* Source passage
MACIAS: Did you learn anything about yourself that you weren’t aware of in the process of making this with family and friends?
SHAZAM: Definitely. I definitely think that I feel so much pressure all the time with work and how I look—that constant chasing of that one image of how we look. Ugh, I want to revisit when my body looked like that, and I want to get back there. I really let that go. I’m owning my image and really taking back that power, it was quite invigorating. I feel very lucky and blessed. I also put in a lot of work. I really wanted to eliminate the multihyphenate title, because people just don’t understand how individuals like us have to work and survive. I wear a lot of different hats, but I think ultimately it’s really owning my artistry. I love thinking outside the box and I live my life always quite punk rock, anarchist. I don’t really adhere to the rules. I find that I’ve been having to sanitize myself a bit, always being digestible. And that’s why there was a lot of intention with the book from the cover, it being this satanic, hellish red.
MACIAS: Well, on that note, what would you say is the biggest misconception people have about you?
SHAZAM: I’m not going to lie, I once really had a strong obsession with how people see me. I realize that I’m getting older and wiser and literally, I’m in a space where I really lean into my community. I love working with emerging designers, young artists. I have a recipe to my madness. I think we really stepped into that Warholian idea of The Factory—Richie’s factory. We were really seeing the magic that was unfolding. I think it really is about telling people that you can make something out of nothing. You can really do whatever you want to do.
MACIAS: And that’s what a lot of us come to New York City to do. Do you recall the first time you saw yourself reflected in a movie or a book? Have you ever had that experience?
SHAZAM: Well, one impetus to create an extreme beauty, fantasy book that allows you to transport into different worlds was because I hadn’t seen myself like that. I think to be a true artist you have to understand what exists in the world in order to make change. I didn’t want language to be a big pillar of the book, I wanted the imagery to speak for itself. I think that there is such power in having an image with nuance, there’s so many thematic messages happening at once. I started out with nothing. I got something now, I fucking worked my ass off for it. I invested in this project and I invested in all of the people to really come through. And it was a revolving door of characters and all the real ones showed up.
MACIAS: A lot of the people in the book are your friends, family, and your partner. You’ve known Julia [Fox] and Brianna [Andalore] for a long time. Has your definition of family changed, or deepend?
SHAZAM: 1000% it’s gotten intensely deeper. I think that when you are doing such a highly personal, reflective body of work, it only allows you to connect on deeper levels. That’s why everyone’s stepping into their own inner artist. It’s a lot of trust and vulnerability, and a lot of fear attached too. I feel so fortunate that I can really lean on to someone like Ben [Draghi]. Ben who knows me. He’s always telling me, “Your voice is so strong, you just need to pick up the phone and talk to people.” I have my built-in wall of, “Oh, that’s not my style. I can’t get on TikTok and do what they do.” I admire it, I’m glued to it. I won’t participate, I just have so much fear around it.
MACIAS: My very first time on set was with you and Billy Porter. I always tell people that I couldn’t have asked for a better experience. It’s not often that you walk into a set and you see talent that is not white, and a photographer who’s not white, also. You were so embracing and welcoming and I’ve never forgotten that. But right now in this country, queer and trans lives and identities are being threatened just for existing. So do you consider your book to be a political act at all?

* Task brief
Please pick up the Shazam interview right after the question "So do you consider your book to be a political act at all?" and continue it.

* Information provided
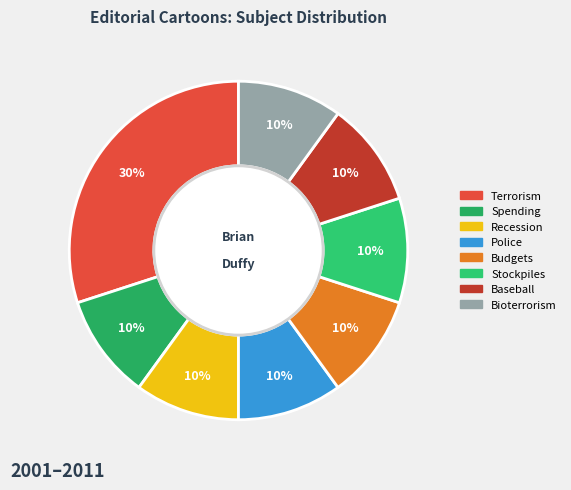

What percentage do Spending and Bioterrorism together represent?

20.0%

* Response to the task
SHAZAM: I definitely feel there’s a lot of resistance that the book was innately built upon. I think when you spent your whole life with people saying “no”—what’s happening in the country is so fucked up and it’s so messed up. Do you know that this is something that we’ve dealt with from the jump? It started in our families, it started in our culture. It’s something that I’ve learned I can never truly escape. What I can do is always make the most of it. Yes, this book is definitely a book of resistance. It’s a book of protests. It’s a book of being your unapologetic self and really leaning into your body, your anatomy. I still enter so many spaces where there’s no one else that looks like me. So there’s still so much ground to break and there’s so much ground for us to occupy. All of the institutions that we work within, whether it be fashion, whether it be art, were made by white people for white people. Those hegemonic powers, they’re still going, and we are coming up in the spot. Shit’s going down and we’re like, “Okay, how am I going to get my next check? How am I going to eat tomorrow?” I didn’t come from privilege. I’m from the streets. Born and birthed by the streets. That’s hard.
MACIAS: Right. And you do it with such grace and attention. Where do you think that comes from?
SHAZAM: Well, I think I have a deeper connection to people and how I treat people. I really care about people. I really love making people feel safe and secure. That’s actually how we tear down the tyrannical powers. I meet people with kindness. I think that when you do walk into a room where it does feel unfamiliar or unstable, it is about warmth and being kind.
MACIAS: We are lucky enough that we get to live in New York City, where we are encouraged to be ourselves. Would you have any advice or words for someone that doesn’t live in a place like this?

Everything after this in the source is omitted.